La tranquilidad de los habitantes del sector Samanes 2, ubicado al norte de Guayaquil, se ha visto gravemente afectada tras una serie de explosiones ocurridas en menos de una semana. Tres atentados con artefactos explosivos —registrados durante las madrugadas del 15, 16 y 20 de mayo— han dejado daños materiales y una creciente sensación de temor en la comunidad.
Según reportes, los dispositivos detonaron cerca de viviendas, afectando balcones, paredes y vehículos estacionados. Vecinos indicaron que las explosiones fueron lo suficientemente fuertes como para interrumpir el sueño de toda la cuadra, generando escenas de pánico.
Sospechas de extorsión detrás de los ataques
La Policía Nacional informó que los ataques podrían tener relación con intimidaciones por parte de grupos delictivos que operan en la ciudad. Las autoridades sospechan que se trata de intentos de extorsión, conocidos popularmente como «vacunas», en los que bandas criminales buscan amedrentar a comerciantes o residentes.
Aunque no se han presentado denuncias formales por extorsión en estos casos específicos, los uniformados mantienen esta línea de investigación y aseguran que existe un patrón común en los tres ataques. «Todo apunta a que un mismo grupo estaría detrás de las detonaciones», indicó un vocero policial.

■ **Tareas**
[A] Reproduce el texto sobre las explosiones en Samanes 2 entre "Según reportes, los" y "escenas de pánico.", ambos incluidos.
[B] Escribe lo que sigue en el texto sobre las explosiones en Samanes 2, a partir de su última oración.

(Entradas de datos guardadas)
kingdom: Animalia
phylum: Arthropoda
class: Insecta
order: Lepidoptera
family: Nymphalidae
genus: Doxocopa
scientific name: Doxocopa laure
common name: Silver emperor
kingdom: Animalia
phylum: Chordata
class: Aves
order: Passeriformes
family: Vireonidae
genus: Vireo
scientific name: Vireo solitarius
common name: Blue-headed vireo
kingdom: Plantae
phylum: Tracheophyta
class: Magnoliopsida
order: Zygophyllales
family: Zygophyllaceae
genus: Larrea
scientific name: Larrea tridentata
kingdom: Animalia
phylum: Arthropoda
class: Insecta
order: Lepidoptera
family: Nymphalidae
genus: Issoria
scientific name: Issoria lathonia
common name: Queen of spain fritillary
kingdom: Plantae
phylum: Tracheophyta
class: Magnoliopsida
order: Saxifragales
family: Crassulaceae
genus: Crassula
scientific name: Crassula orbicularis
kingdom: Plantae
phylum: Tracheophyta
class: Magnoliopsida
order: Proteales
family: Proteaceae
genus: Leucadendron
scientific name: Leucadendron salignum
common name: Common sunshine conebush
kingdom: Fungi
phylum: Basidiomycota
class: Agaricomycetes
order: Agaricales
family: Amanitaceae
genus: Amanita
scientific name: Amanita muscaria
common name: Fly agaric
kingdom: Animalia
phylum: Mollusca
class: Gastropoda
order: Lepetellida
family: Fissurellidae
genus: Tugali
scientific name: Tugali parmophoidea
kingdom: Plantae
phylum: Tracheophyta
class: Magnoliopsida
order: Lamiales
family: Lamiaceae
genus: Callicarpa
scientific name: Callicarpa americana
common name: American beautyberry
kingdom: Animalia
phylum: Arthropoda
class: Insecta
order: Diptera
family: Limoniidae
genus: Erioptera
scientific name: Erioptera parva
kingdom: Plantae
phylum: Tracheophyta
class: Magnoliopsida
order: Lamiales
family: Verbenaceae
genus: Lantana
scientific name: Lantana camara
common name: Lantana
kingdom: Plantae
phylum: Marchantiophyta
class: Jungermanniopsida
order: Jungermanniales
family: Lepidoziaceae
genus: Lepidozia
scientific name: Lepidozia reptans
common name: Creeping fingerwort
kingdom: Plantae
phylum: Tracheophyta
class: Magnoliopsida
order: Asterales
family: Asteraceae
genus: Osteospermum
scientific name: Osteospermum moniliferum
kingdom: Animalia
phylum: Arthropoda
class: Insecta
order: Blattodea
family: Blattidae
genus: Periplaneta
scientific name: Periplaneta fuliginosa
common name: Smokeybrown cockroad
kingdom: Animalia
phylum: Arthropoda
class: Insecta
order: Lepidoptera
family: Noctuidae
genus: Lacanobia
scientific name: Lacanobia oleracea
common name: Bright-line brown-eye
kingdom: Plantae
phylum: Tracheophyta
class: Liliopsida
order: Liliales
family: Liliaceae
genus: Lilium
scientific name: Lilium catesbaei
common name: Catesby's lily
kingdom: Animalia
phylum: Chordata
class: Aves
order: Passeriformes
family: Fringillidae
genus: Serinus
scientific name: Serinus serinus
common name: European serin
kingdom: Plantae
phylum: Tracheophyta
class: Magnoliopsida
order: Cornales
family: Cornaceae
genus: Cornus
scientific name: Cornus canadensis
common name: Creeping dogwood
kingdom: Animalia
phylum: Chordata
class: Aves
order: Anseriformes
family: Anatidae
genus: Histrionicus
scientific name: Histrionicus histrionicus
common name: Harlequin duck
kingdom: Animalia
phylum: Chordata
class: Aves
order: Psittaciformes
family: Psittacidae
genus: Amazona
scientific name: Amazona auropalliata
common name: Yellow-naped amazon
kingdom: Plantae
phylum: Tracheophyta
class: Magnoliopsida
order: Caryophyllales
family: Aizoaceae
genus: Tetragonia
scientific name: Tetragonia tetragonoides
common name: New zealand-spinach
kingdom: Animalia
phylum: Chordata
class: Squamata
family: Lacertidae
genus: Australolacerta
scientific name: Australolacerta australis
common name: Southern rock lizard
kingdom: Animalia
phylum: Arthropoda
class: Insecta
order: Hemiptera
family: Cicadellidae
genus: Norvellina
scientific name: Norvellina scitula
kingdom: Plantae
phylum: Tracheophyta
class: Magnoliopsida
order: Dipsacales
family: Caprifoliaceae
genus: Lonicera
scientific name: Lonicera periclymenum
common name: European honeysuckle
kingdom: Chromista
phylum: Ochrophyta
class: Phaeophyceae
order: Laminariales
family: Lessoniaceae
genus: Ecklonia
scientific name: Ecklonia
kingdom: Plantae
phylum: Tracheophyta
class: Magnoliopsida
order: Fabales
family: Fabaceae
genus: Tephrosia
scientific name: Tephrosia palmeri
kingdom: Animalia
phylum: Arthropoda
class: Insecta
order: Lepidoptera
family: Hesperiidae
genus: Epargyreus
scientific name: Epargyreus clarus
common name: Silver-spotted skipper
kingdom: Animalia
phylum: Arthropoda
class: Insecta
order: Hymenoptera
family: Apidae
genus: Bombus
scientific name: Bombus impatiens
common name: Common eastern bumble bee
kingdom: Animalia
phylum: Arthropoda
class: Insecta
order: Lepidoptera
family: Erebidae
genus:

■ **Respuestas**
[A]
Según reportes, los dispositivos detonaron cerca de viviendas, afectando balcones, paredes y vehículos estacionados. Vecinos indicaron que las explosiones fueron lo suficientemente fuertes como para interrumpir el sueño de toda la cuadra, generando escenas de pánico.

[B]
Vecinos viven con miedo y exigen acción
La incertidumbre ha invadido a la comunidad. Algunos residentes han optado por no salir de noche, mientras otros han solicitado la instalación de más cámaras de vigilancia y patrullajes constantes. “Son tres bombas y amenazas fuertes, da miedo salir”, expresó una vecina del sector, quien pidió no revelar su identidad por temor a represalias.
El temor colectivo ha llevado incluso a reuniones comunitarias para exigir respuestas a las autoridades. «Queremos seguridad, no podemos vivir con miedo a que nuestras casas exploten», señaló otro vecino.
Policía refuerza presencia en la zona
Como respuesta a estos eventos, la Policía ha intensificado su presencia en la zona y ha reforzado los patrullajes nocturnos. Además, se han activado canales de denuncia reservada para que los ciudadanos puedan reportar amenazas o actividades sospechosas sin temor.
Se espera que las investigaciones avancen en los próximos días con la recolección de testimonios, imágenes de cámaras de seguridad y peritajes a los restos de los explosivos utilizados.